Source document >>
_____

I grew up in a tourist town, so I had a early fascination with display.  Gatlinburg exists to distract.  To pull you this way and that, to relieve you of your money.  The older attractions drew on Appalachian cliches: bears in cages, rocking chairs of rough wood, grannie in her bonnet.  As time went on, however, there came the Space Needle, the House of Wax, and Ripley’s Believe It or Not.  As a local, I could get into the Ripley’s museum for free.  Bring a textbook, show it to the bored teenager in the front, and wonder around the exhibits to my heart’s content.  Past the faucet hanging from the ceiling by a wire which poured forth a seemingly endless supply of water.  Past the stuffed goat with two heads and the minature log cabin made of 50,000 pennies.  The beginning of this mystery tour was bright and cheery, but it was the dark interior that drew me onwards.  On to the medieval torture instruments, and the insanely cruel.  And so an eight or nine year old kid stands in front of a narrow, female shaped coffin with spikes on the inside and tries to understand the nature of an iron maiden.  Trying to imagine how you could survive…how you could avoid the spikes.  And Vlad the impaler.  Where exactly did he impale?  What part of the body?

_____

Record excerpts >>
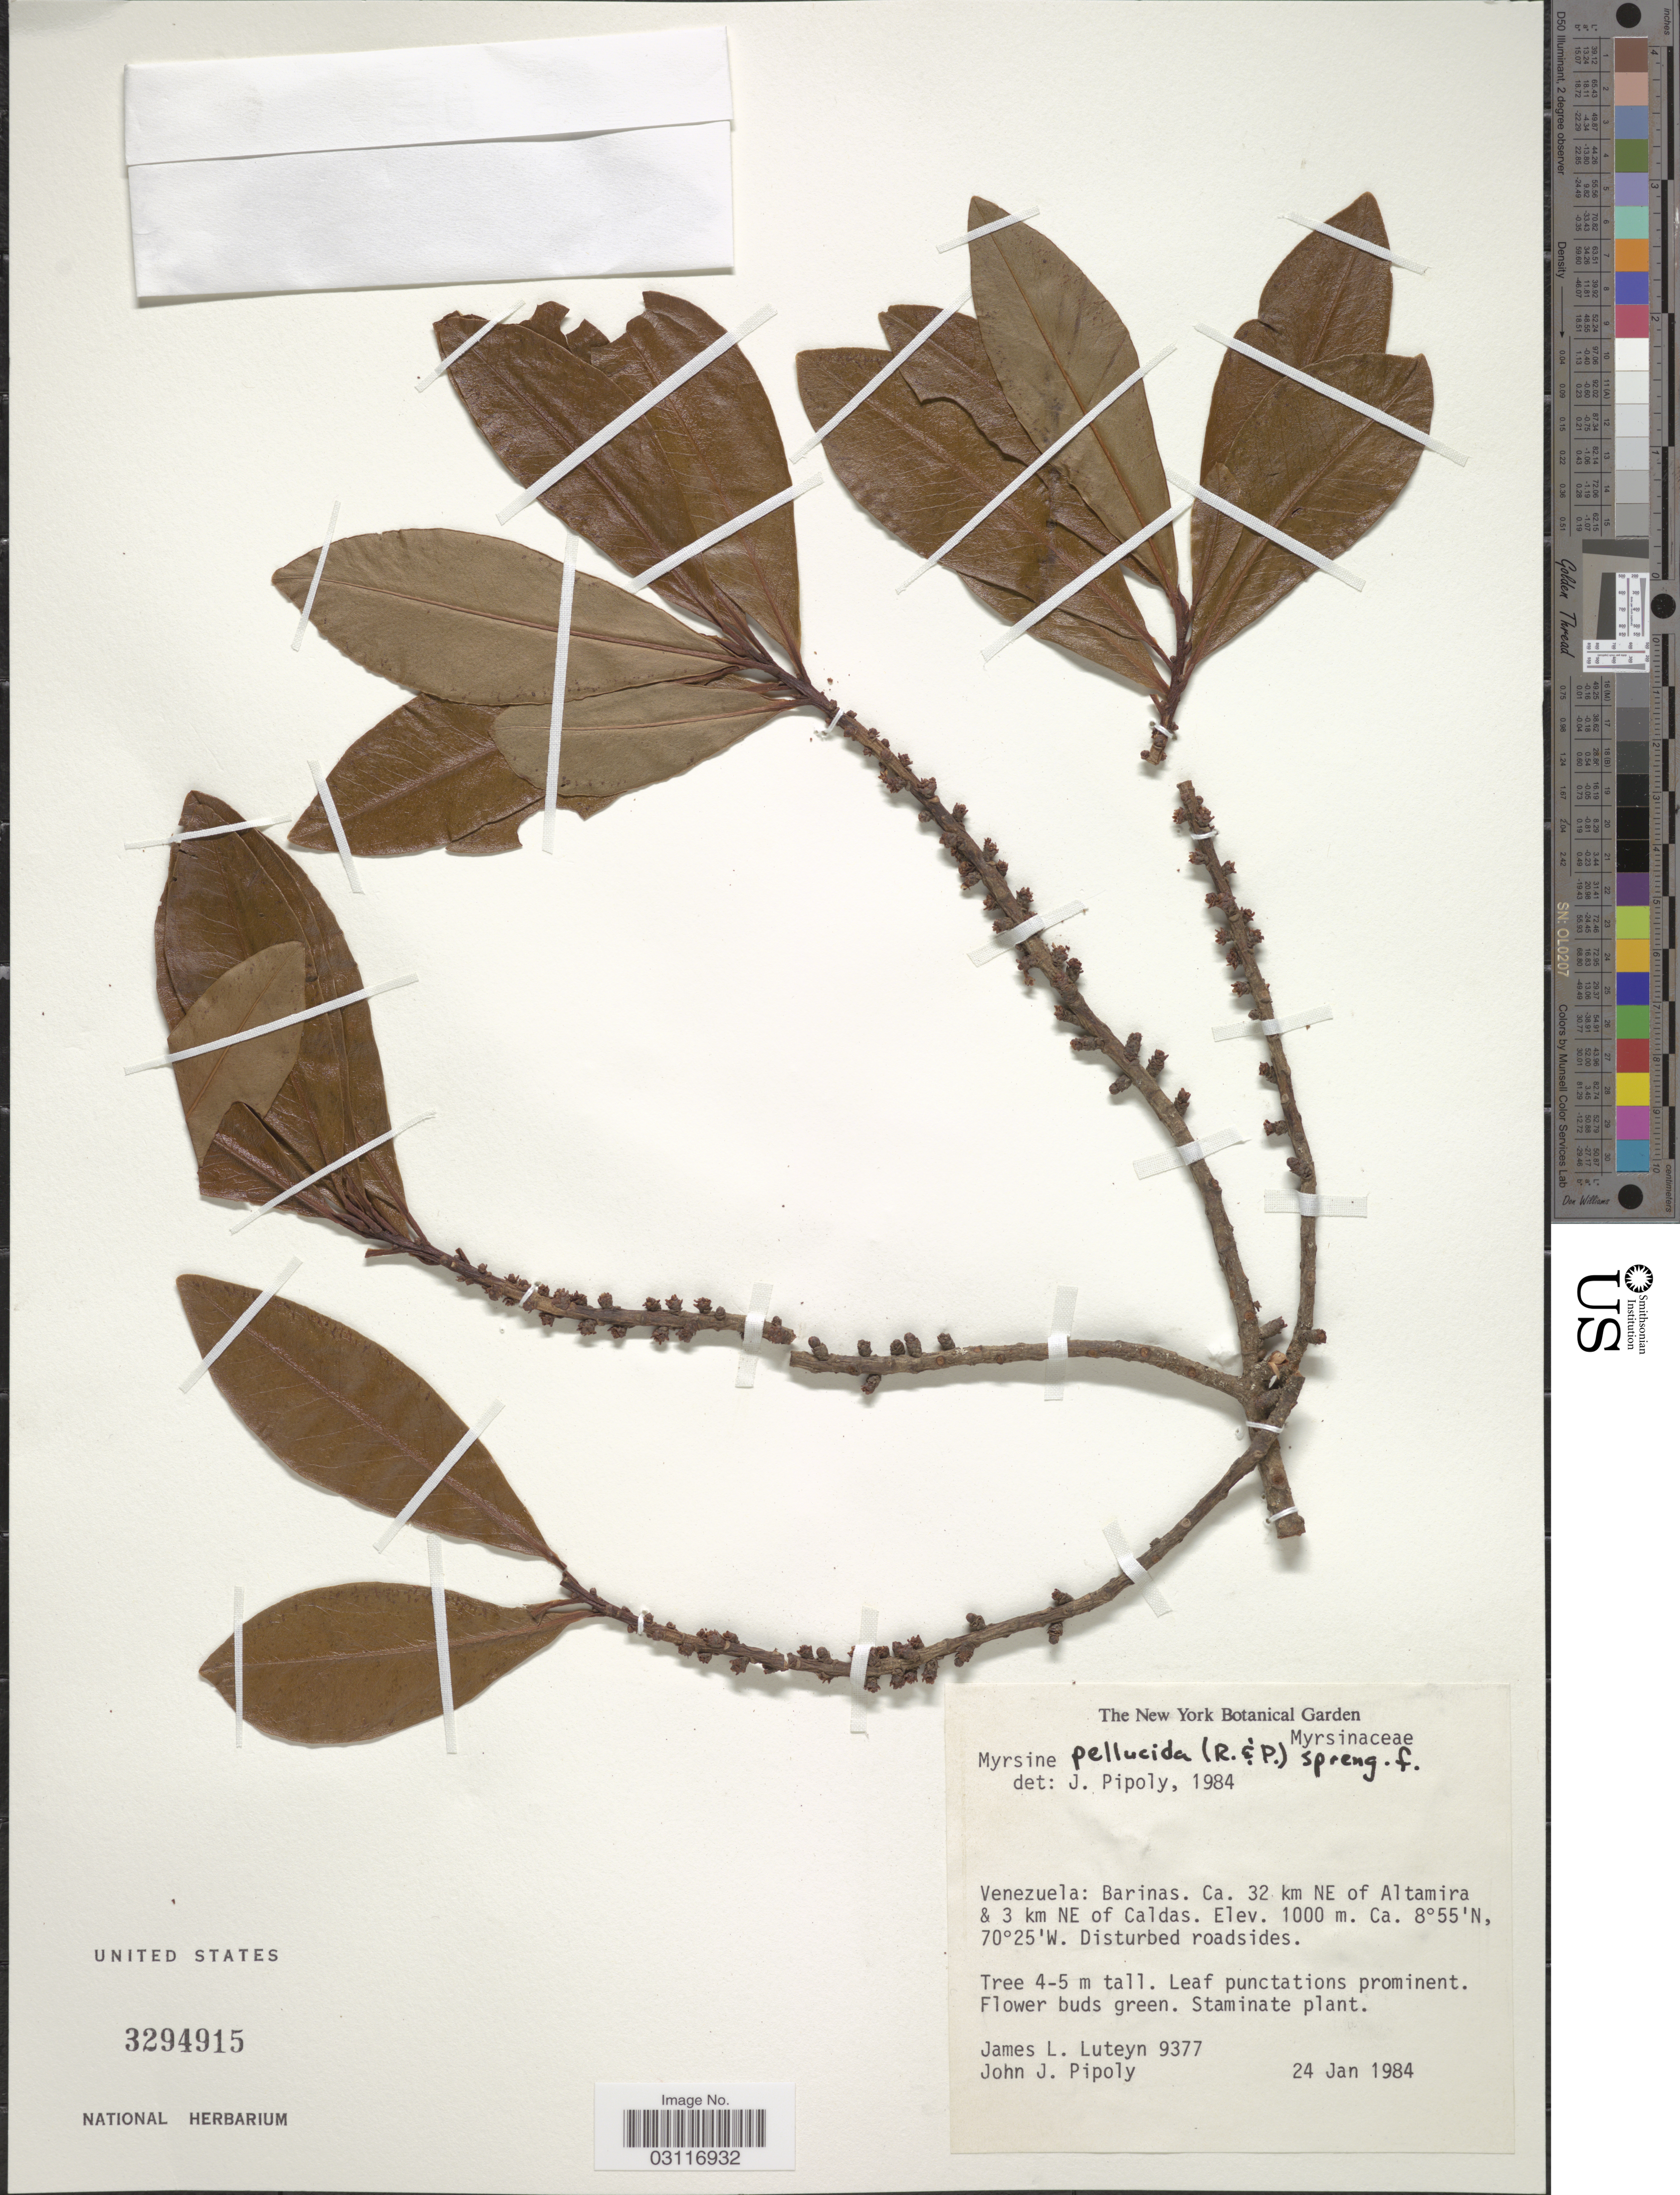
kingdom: Plantae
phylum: Tracheophyta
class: Magnoliopsida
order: Ericales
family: Primulaceae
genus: Myrsine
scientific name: Myrsine pellucida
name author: (Ruiz & Pav.) Spreng.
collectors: J. Luteyn & J. J. Pipoly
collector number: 9377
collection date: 1984-01-24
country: Venezuela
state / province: Barinas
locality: Ca. 32 km NE of Altamira & 3 km NE of Caldas.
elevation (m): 1000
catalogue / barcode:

_____

Request 1 >>
In the records, take the stretch from the line containing "genus: Myrsine" through the end of the records and rename "locality" to "site". Change nothing else.
Request 2 >>
Write what comes next in the Gatlinburg childhood piece, picking up after its last line.

Expected output 1 >>
genus: Myrsine
scientific name: Myrsine pellucida
name author: (Ruiz & Pav.) Spreng.
collectors: J. Luteyn & J. J. Pipoly
collector number: 9377
collection date: 1984-01-24
country: Venezuela
state / province: Barinas
site: Ca. 32 km NE of Altamira & 3 km NE of Caldas.
elevation (m): 1000
catalogue / barcode:

Expected output 2 >>
At the end of the dark and scary hallway of wax figure death was one of those revolving gates with interlacing bars.  I was more afraid of the gate than of the displays that preceeded them.  What if my foot got caught and then Vincent Price turned on a machine and bluntly mangled me to pieces?  It happens.

I always went through the gate quickly, emerging unharmed from my encounter with mortality and the darkest impulses of mankind into the omnipresent gift shop filled with small plastic bears, everlasting dipping birds and pet rocks.

What did Vlad do to distract himself?  I can’t imagine it was always impaling and screaming…he must have had something in lieu of Monday Night Football.  Hunting, eating, storytelling.  Would he have enjoyed Monday Night Football?  Would it have been too tame, too incomprehensible?  Could the right enthusiast have talked him into touchdowns instead of carnage?

The original Gatlinburg Ripley’s museum burned down in 1992.  Vlad, the maiden, the two headed goat…all destroyed.  Fire was probably hot enough to melt even the 50,000 pennies.  I was sad when I read that.  It was my original wonderoom.  My original cabinet of curiosities, filled with objects, real or not, that existed right on the edge of belief and reason.